ひとくちに廃塗料といっても、未硬化の「液状」や固まった「固形物」といった状態の違いだけでなく、過去の防錆塗料などに使用されていた鉛・六価クロム・水銀といった有害な重金属を含むものまで多岐にわたります。さらに近年問題となっているのが、古い橋梁やタンク等の解体・塗膜剥離工事で発生する「PCB(ポリ塩化ビフェニル)入りの塗料くず」です。これらの適切な判断を誤ると、引火事故や環境汚染を引き起こすだけでなく、排出事業者様自身の重大な法令違反に直結するため、専門知識に基づく確実な成分把握と処理ルートの選定が不可欠となります。
当社では、液状の余剰塗料から、有害物質を含む剥離塗膜まで、排出事業者様が抱えるあらゆる廃塗料の課題に対し、コンプライアンスを遵守した安全な処理スキームをご提供します。
廃塗料の適正処理は、「何が含まれているか」を正確に洗い出すことから始まります。
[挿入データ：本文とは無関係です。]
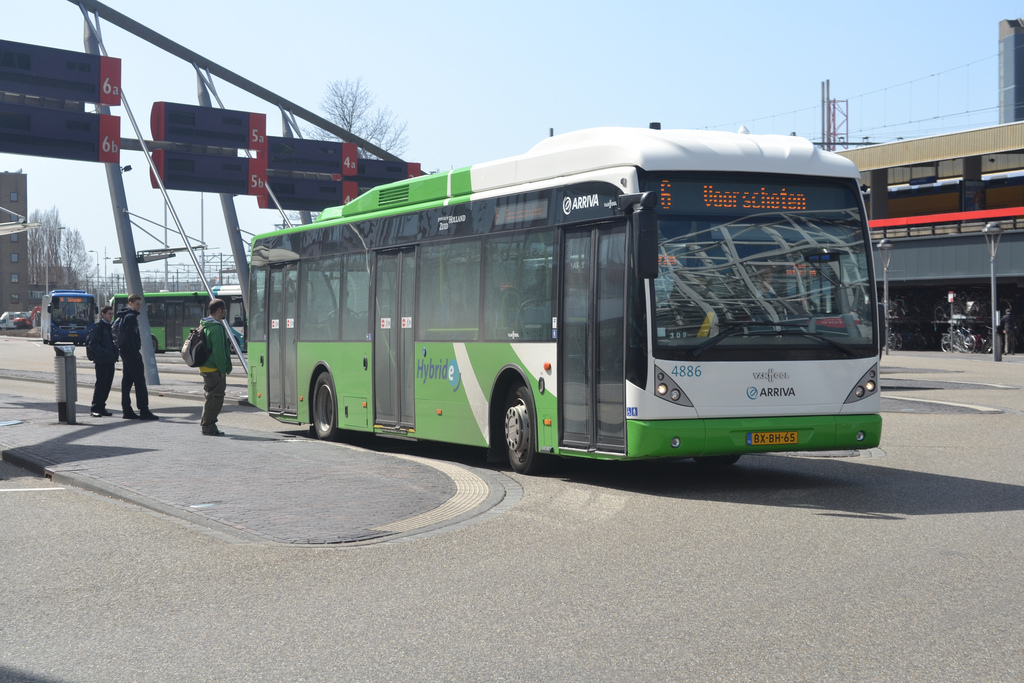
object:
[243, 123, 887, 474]
bus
まずは安全データシート(SDS)の確認や、必要に応じたサンプリング・成分分析を実施いたします。
液状か固化しているかによって「廃油」「汚泥」「廃プラスチック類」などの品目を正しく振り分けるとともに、鉛・クロム・水銀などの特定有害物質や、高濃度のPCBが含まれていないかを厳格にチェックします。排出事業者様が不法投棄や不適正処理のリスクを負わないよう、分析結果に基づいた最適な分別方法と処理計画をご提案いたします。
塗料廃棄物の運搬においては、液漏れや揮発による引火リスク、および異臭の発生を未然に防ぐ対策が重要です。
固まっていない液状塗料や溶剤を含むものには、密閉性の高いドラム缶やペール缶を使用し、安全基準を満たした専用車両で回収に向かいます。また、インフラ設備等の改修で剥がし取られた「PCB入り塗膜」や重金属含有の塗料くずについては、特別管理産業廃棄物として厳格な漏洩防止措置を施し、周囲への汚染を完全に遮断した状態で指定の処理施設まで直行します。
回収した廃塗料は、それぞれの化学的特性に応じた許可施設で確実に処理・処分されます。
一般的な廃塗料は、主に専用の焼却炉で熱分解(サーマルリカバリー)や減容化が行われます。鉛などの重金属を含むものは、土壌への溶出を防ぐための無害化処理(コンクリート固化など)を実施。処理基準が極めて厳しいPCB入り塗料についても、国の認定を受けた専門施設への橋渡しを行い、高温焼却等による確実な分解処理をサポートします。一連の廃棄物処理フローは電子マニフェスト等で厳格に追跡し、排出事業者様へ最終処分の完了を正確にご報告いたします。